Fait divers

Un python à Verdun

L’agence QMI, propriété de Québecor Média, nous apprenait le 30 août dernier qu’un python de quatre pieds errant depuis une semaine dans les rues de Verdun avait été localisé près de la patinoire Bleu Blanc Rouge, entre la rue Willibrord et la 1re Avenue.
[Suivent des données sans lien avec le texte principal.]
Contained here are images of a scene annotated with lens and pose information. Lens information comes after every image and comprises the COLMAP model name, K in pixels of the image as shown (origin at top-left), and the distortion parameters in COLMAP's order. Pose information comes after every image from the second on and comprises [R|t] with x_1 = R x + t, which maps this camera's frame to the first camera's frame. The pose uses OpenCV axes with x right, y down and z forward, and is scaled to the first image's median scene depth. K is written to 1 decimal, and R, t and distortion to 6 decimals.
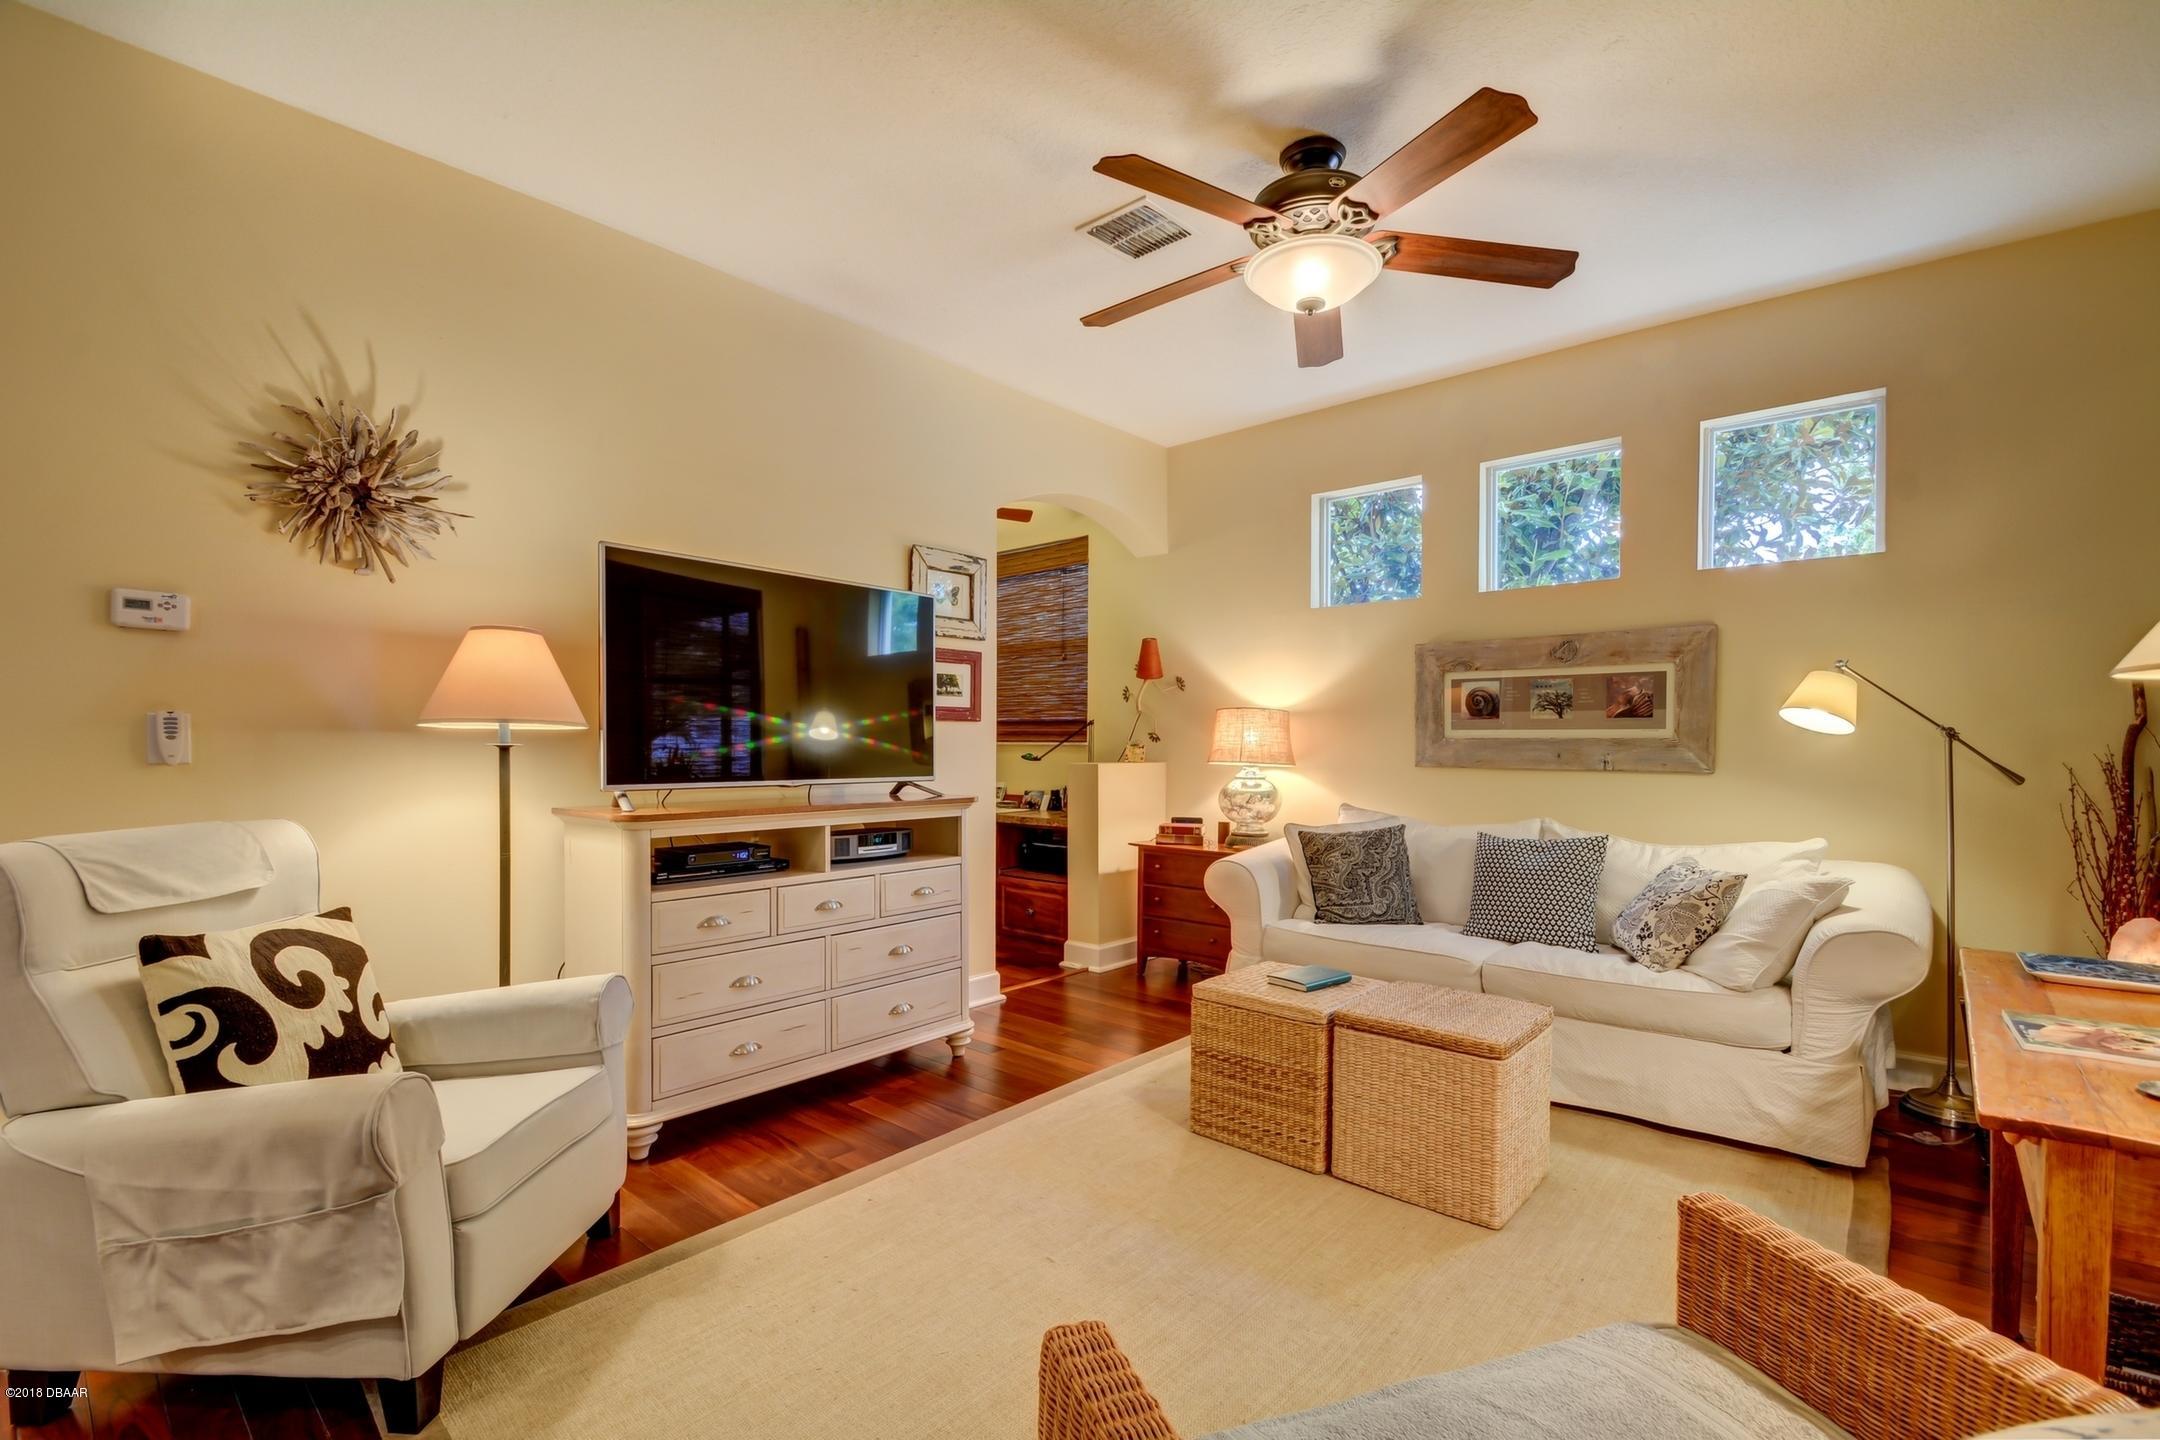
lens RADIAL K [[945.2, 0, 1080.1], [0, 945.2, 729.3], [0, 0, 1]] dist [0.001195, 0.000032]
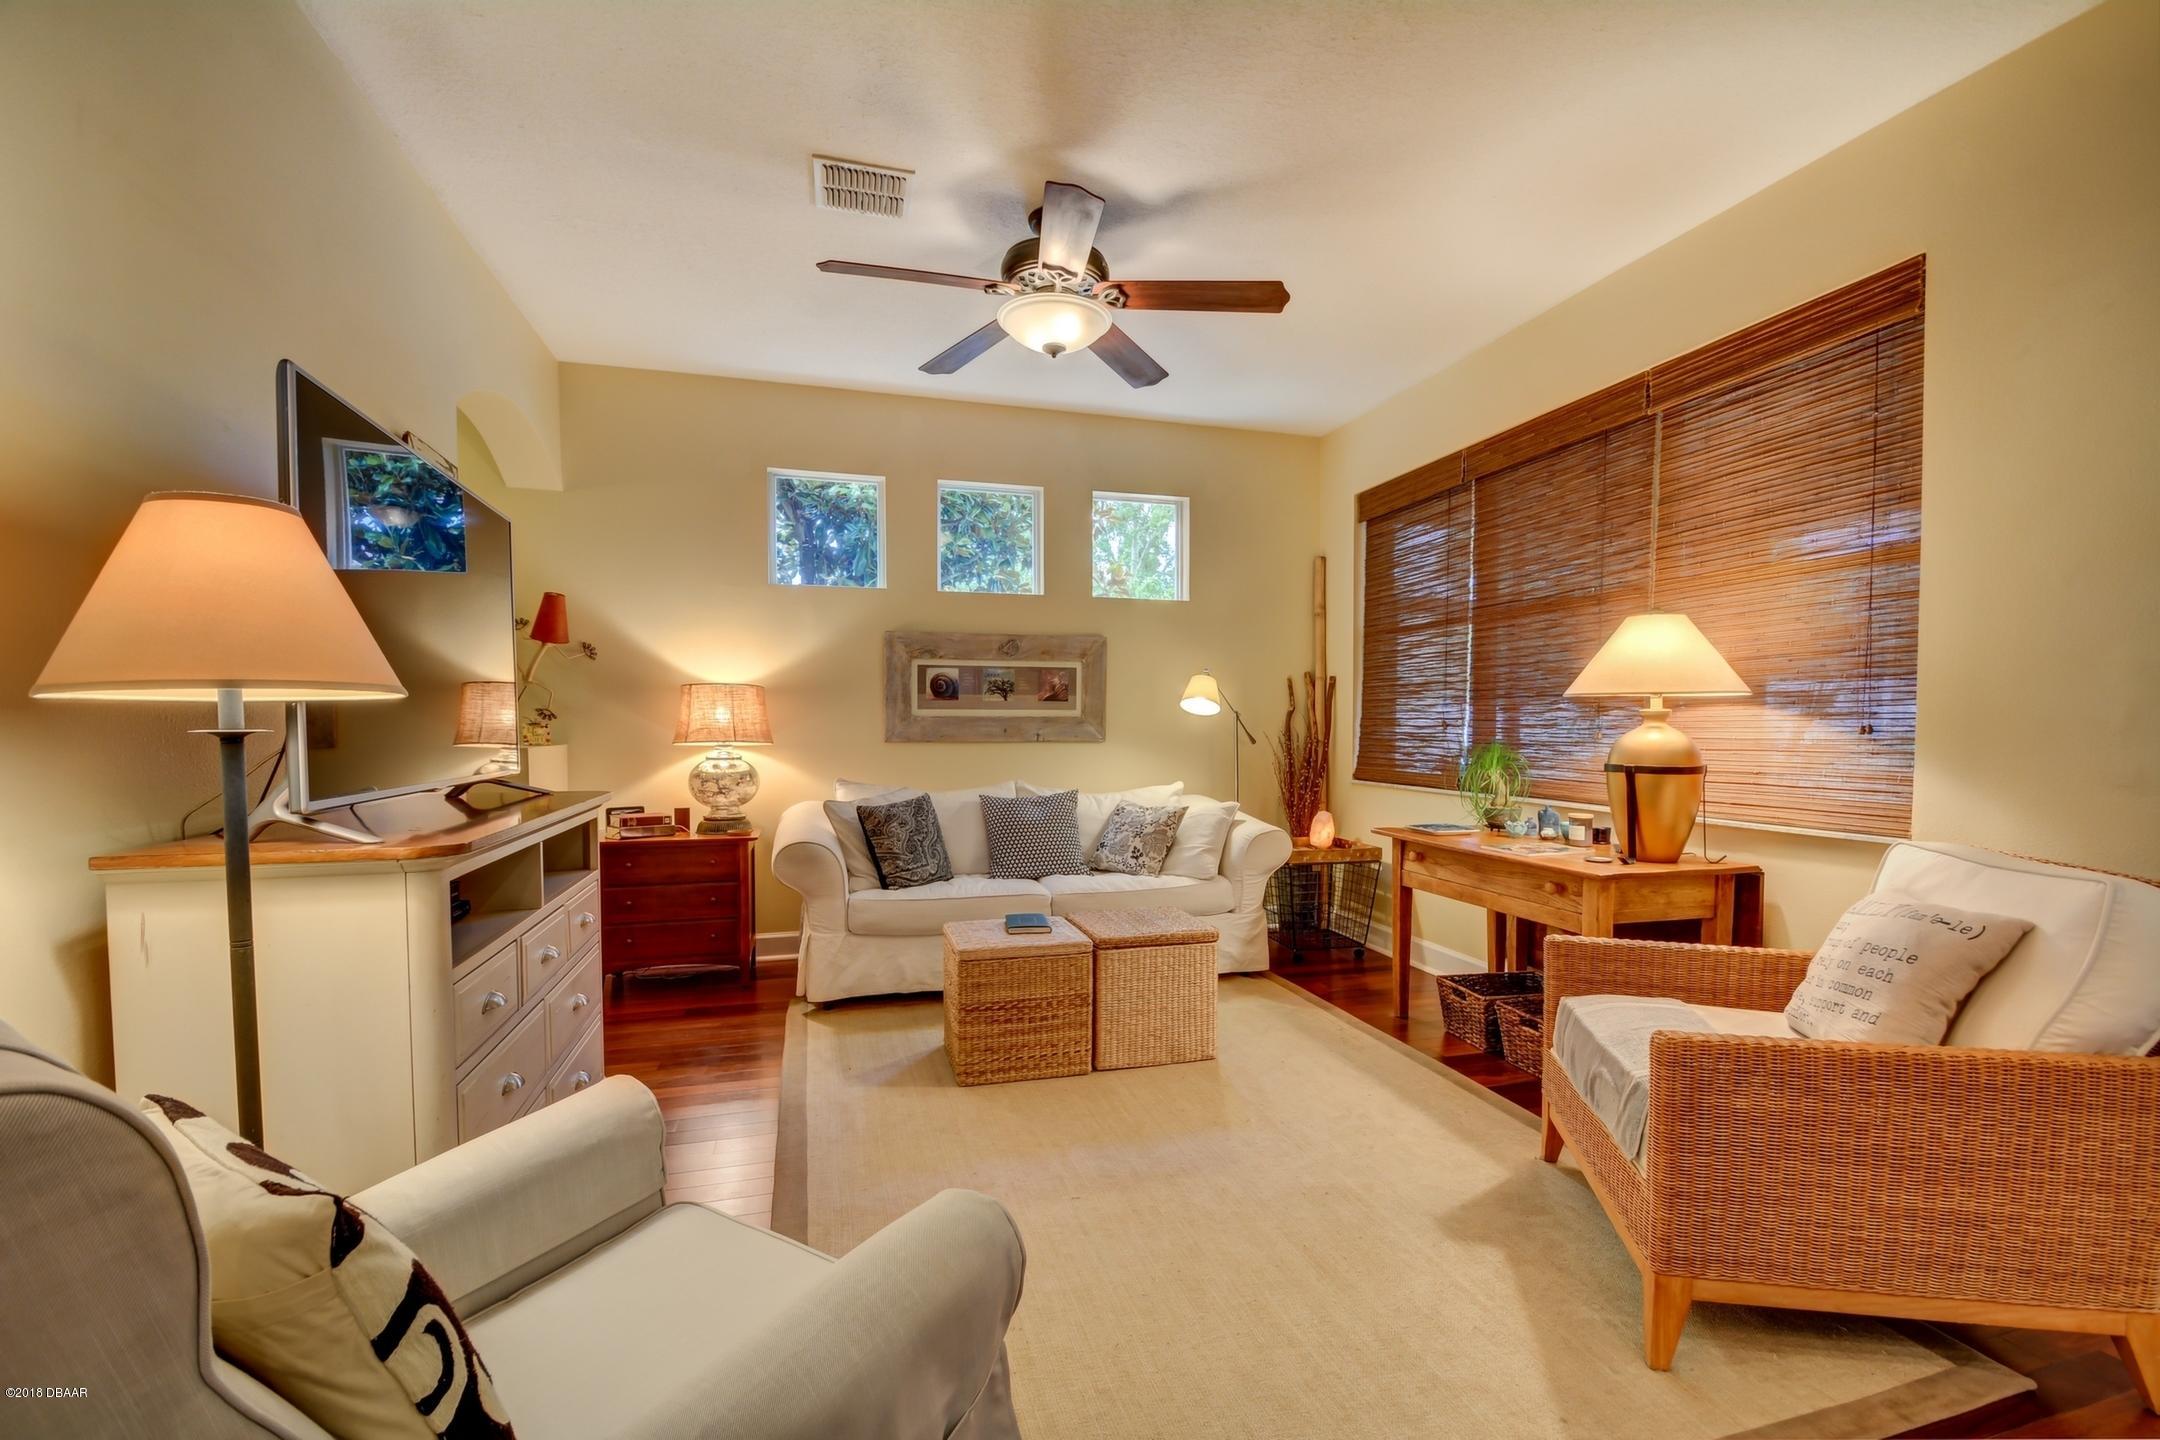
lens RADIAL K [[975.2, 0, 1080.0], [0, 975.2, 720.0], [0, 0, 1]] dist [-0.001638, -0.000435]
pose [[0.541690, -0.002144, 0.840575, -0.545374], [-0.011344, 0.999887, 0.009861, -0.000001], [-0.840502, -0.014877, 0.541605, 0.222695]]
Le communiqué de presse précisait que le reptile, non venimeux, se nourrit de rongeurs – à l’égal, ajouterai-je, de la bonne vieille couleuvre rayée québécoise, Thamnophis Sirtalis, rivalisant par sa taille avec un python, puisqu’elle peut atteindre plus d’un mètre. Comme son cousin exotique, elle possède un nombre ridicule de côtes, se cache sous un balcon pour muer, tire sans arrêt la langue et avale crapauds et souris sans même les mâcher.

Voilà un vrai fait divers, un fait léger, sans conséquence, qui n’occupe que cent soixante-dix mots, comme les impitoyables cent quarante ou cent soixante-dix caractères des SMS. Il est anecdotique en même temps qu’incongru. Il nous sort du train-train quotidien, mais conserve le ronronnement rassurant des aiguilles de l’horloge qui tournent toujours au même rythme et dans le même sens, il ne bouscule pas l’alphabet, mais le rire qu’il provoque peut arrêter un gros hoquet. Il faut juste ne pas s’y attarder. Pourrait revenir en mémoire, l’esprit est ainsi fait qu’il établit des liens à notre insu, la mort de deux enfants tués pendant leur sommeil à l’été 2013 par un python de Seba (Python Sebae, trois à cinq mètres, pouvant dépasser les cent kilos, originaire d’Afrique tropicale) échappé de sa cage dans une animalerie de Campbellton au Nouveau-Brunswick, le genre de nouvelle qui fait basculer le fait divers du côté de la tragédie et qui, à l’époque, a occupé deux cent trente-huit mots dans le quotidien qui en faisait l’annonce.

Moi aussi, je me trouve bien grave tout à coup, mais l’esprit humain est ainsi fait, on ne peut pas s’arrêter sur le fait divers sans devenir grave. Quel que soit le point de vue que j’adopte, dès que je m’attarde à la question, elle m’apparaît sous un jour inquiétant, le terrain devient glissant. Est-ce parce que l’esprit, se saisissant de l’étrangeté intrinsèque du fait divers, emprunte la voie royale qui mène à ce qui appartient à la nuit? Car le fait divers n’a au fond rien d’anecdotique, il frappe par son côté unique, il est souvent l’événement impossible qui pourtant se produit, il prouve que l’impensable déborde parfois exagérément hors les limites de ce qui est raison­nable, autre manière de dire que la réalité est plus forte que l’homme parce qu’elle dépasse les fictions qu’il invente.